La vicenda è tratta da un fumetto di Fermín Solís e racconta la difficile realizzazione del documentario “Las Hurdes” (“Terra senza pane” in italiano) girato da Louis Buñuel nel 1932. Il docu-film è stato una denuncia sulle condizioni di miseria in cui versavano gli abitanti di una zona impervia e particolarmente povera dell’Estremadura, nella penisola iberica. Questa, in effetti, è una terra montagnosa dal clima mediterraneo, la cui principale attività è, a tutt’oggi, l’agricoltura. La popolazione ha vissuto per secoli in una situazione di indigenza e di disagio economico da cui è uscita solo nella seconda metà del secolo scorso.
Il regista surrealista – all’epoca viveva a Parigi – aveva appena finito di girare “L’age d’or” che aveva fatto scandalizzare la società borghese dell’epoca, la quale lo aveva isolato impedendogli ulteriori realizzazioni cinematografiche. C’è stato perfino chi ha chiesto al Papa di scomunicare il regista spagnolo.
Sarà grazie all’amico scultore anarchico Rámon Acìn – alla sua vincita alla lotteria natalizia – che Buñuel riuscirà a realizzare il documentario suggeritogli dall’antropologo Maurice Legendre.
Salvator Simó ha usato l‘animazione per raccontare come Louis Buñuel e la sua troupe siano arrivati a girare certe scene, inframezzandole con alcune immagini in bianco e nero del film originale. Racconta, ad esempio, delle capre che cadono dalle rocce su cui si sono arrampicate, dell’asino divorato dalle api, e delle case maleodoranti in cui vivono animali e persone in maniera promiscua.
Mostra anche che, alla spregiudicatezza iniziale di Buñuel nel girare ad ogni costo le scene violente, subentra poi un cambiamento dopo vari giorni di contatto con questa misera e sfortunata popolazione e non insisterà quindi sul dolore nel caso di una bambina malata.
Salvator Simó scava contemporaneamente nelle motivazioni inconsce di Buñuel insistendo sul suo rapporto con un padre severo e con la oppressiva educazione religiosa anche attraverso la rappresentazione di alcuni suoi incubi ricorrenti.
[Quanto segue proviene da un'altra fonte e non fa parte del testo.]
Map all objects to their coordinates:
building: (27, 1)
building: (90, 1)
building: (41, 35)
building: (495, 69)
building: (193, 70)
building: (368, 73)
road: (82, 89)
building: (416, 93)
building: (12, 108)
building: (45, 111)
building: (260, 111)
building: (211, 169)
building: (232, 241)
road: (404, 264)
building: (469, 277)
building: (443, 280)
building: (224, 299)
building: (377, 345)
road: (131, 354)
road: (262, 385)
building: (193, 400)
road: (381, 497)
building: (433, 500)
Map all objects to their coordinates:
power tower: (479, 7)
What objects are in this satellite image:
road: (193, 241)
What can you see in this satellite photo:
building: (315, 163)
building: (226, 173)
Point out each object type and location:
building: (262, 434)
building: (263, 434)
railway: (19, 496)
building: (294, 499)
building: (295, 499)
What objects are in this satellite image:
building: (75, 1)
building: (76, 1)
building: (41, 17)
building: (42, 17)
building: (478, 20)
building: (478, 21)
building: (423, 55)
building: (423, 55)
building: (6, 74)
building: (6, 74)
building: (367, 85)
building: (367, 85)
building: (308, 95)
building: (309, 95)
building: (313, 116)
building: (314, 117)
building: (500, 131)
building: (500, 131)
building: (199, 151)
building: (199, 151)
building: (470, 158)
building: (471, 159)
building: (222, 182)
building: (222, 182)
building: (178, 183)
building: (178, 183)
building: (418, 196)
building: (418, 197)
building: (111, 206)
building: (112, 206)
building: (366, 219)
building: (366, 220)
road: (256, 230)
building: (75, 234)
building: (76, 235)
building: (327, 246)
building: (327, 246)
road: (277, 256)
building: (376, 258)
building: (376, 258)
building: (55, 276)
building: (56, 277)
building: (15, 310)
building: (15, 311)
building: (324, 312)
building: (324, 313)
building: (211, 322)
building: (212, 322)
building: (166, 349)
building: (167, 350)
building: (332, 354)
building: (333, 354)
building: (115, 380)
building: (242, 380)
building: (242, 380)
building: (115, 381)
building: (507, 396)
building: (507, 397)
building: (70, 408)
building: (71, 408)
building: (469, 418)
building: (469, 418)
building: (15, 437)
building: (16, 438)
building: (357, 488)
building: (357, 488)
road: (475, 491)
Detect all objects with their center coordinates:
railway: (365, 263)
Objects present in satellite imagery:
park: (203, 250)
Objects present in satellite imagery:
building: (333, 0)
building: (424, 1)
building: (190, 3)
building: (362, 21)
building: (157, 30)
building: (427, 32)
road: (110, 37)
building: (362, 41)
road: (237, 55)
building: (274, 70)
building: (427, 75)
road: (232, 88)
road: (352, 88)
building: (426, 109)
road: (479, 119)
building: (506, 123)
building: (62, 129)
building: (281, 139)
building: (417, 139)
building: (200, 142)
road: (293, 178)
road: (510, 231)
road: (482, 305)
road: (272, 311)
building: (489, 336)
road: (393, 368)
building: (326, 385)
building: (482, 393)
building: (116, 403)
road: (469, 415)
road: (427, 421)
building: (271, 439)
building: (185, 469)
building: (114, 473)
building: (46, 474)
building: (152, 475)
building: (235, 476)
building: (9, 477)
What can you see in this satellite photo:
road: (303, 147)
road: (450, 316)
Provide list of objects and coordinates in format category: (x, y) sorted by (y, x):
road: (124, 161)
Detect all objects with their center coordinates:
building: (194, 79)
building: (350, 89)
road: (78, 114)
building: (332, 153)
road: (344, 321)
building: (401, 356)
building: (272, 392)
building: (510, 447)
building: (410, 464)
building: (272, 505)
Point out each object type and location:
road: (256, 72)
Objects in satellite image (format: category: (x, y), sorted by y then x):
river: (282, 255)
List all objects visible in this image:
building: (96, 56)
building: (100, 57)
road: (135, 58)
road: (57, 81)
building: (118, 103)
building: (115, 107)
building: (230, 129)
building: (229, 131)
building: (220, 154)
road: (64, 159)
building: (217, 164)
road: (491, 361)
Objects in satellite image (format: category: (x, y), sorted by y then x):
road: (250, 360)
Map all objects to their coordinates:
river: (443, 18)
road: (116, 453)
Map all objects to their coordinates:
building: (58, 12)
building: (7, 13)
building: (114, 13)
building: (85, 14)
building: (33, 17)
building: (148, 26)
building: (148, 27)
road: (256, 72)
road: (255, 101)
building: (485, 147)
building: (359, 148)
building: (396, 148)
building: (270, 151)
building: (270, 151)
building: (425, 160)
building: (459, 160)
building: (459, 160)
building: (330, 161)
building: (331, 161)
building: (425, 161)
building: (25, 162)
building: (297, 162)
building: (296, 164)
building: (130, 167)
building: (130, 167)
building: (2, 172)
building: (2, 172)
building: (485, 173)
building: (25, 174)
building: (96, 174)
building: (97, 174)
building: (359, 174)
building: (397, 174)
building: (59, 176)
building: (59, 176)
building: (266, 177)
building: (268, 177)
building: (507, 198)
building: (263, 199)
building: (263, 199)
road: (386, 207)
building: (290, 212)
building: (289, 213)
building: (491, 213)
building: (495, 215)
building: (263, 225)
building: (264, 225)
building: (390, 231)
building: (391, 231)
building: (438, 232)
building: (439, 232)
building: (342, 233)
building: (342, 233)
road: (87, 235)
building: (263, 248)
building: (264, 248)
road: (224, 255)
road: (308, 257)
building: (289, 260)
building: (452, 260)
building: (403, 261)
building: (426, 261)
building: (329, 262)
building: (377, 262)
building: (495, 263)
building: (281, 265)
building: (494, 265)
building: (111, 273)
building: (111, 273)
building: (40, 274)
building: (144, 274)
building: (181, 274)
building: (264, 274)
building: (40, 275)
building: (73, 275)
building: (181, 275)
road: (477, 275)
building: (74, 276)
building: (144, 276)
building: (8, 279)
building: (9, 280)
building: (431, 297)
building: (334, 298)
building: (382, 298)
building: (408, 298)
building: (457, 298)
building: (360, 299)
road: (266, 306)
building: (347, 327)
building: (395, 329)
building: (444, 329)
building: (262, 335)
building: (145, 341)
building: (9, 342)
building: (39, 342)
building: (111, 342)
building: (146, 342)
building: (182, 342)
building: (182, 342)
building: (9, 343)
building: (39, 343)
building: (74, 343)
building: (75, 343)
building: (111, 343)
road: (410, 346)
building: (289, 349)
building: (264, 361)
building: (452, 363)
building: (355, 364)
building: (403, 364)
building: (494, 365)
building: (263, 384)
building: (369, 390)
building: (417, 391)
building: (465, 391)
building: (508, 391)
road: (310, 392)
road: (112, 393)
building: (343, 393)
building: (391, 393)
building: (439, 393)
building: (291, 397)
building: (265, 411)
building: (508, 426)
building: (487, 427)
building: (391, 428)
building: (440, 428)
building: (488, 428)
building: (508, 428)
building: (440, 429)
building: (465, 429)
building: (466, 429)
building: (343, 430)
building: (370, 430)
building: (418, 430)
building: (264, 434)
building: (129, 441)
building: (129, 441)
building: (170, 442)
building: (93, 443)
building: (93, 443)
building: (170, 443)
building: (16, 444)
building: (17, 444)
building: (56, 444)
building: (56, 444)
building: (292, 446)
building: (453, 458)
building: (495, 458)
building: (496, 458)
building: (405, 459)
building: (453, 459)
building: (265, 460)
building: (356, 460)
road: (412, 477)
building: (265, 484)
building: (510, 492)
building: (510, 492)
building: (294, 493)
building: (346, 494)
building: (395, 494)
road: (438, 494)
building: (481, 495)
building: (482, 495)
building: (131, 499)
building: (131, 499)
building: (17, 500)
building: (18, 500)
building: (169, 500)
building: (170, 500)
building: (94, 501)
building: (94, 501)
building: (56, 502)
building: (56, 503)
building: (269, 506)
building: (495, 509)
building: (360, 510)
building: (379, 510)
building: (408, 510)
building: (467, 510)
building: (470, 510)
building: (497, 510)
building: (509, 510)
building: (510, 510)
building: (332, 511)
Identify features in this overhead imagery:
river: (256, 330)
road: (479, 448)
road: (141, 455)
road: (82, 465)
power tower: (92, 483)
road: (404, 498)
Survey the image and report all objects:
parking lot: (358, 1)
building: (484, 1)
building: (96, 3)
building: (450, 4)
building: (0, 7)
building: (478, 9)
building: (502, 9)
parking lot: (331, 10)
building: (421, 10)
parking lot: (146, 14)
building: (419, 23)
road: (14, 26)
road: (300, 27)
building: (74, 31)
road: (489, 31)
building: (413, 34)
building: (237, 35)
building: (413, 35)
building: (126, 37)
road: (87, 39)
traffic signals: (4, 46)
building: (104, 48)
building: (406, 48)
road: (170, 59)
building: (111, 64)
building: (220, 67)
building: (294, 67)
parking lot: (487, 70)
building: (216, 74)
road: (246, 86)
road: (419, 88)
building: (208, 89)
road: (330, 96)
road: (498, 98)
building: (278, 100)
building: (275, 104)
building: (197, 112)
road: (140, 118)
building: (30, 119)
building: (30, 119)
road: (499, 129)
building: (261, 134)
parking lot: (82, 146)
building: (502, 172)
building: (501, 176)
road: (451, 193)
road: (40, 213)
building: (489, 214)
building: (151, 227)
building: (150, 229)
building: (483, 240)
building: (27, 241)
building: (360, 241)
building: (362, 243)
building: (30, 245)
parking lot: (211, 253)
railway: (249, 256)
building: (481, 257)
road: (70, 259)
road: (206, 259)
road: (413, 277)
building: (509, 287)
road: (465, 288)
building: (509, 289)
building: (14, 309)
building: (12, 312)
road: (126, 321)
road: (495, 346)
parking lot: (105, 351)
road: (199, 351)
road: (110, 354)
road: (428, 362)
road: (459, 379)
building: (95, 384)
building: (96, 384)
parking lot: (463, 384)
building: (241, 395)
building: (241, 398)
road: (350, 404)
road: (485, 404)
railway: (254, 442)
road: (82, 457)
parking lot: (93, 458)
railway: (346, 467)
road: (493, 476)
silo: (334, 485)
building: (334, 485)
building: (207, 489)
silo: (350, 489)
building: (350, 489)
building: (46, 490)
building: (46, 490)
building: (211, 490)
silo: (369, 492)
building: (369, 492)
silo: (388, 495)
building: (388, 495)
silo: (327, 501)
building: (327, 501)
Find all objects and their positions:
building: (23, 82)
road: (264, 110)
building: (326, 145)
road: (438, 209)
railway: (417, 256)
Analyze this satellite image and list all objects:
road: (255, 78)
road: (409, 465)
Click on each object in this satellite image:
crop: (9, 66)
Divertenti sono i riferimenti a Salvator Dalì – con cui Buñuel aveva lavorato condividendo le immagini ne “Le chien andalou”, considerato manifesto del surrealismo – come ad esempio le baguettes di una boulangerie che si afflosciano come gli orologi di un quadro di Dalì.
“Buñuel nel labirinto delle tartarughe” ha vinto un premio agli European Film Awards 2019, ottenuto quattro candidature ai Goya 2020 di cui ha vinto il premio come miglior film d’animazione.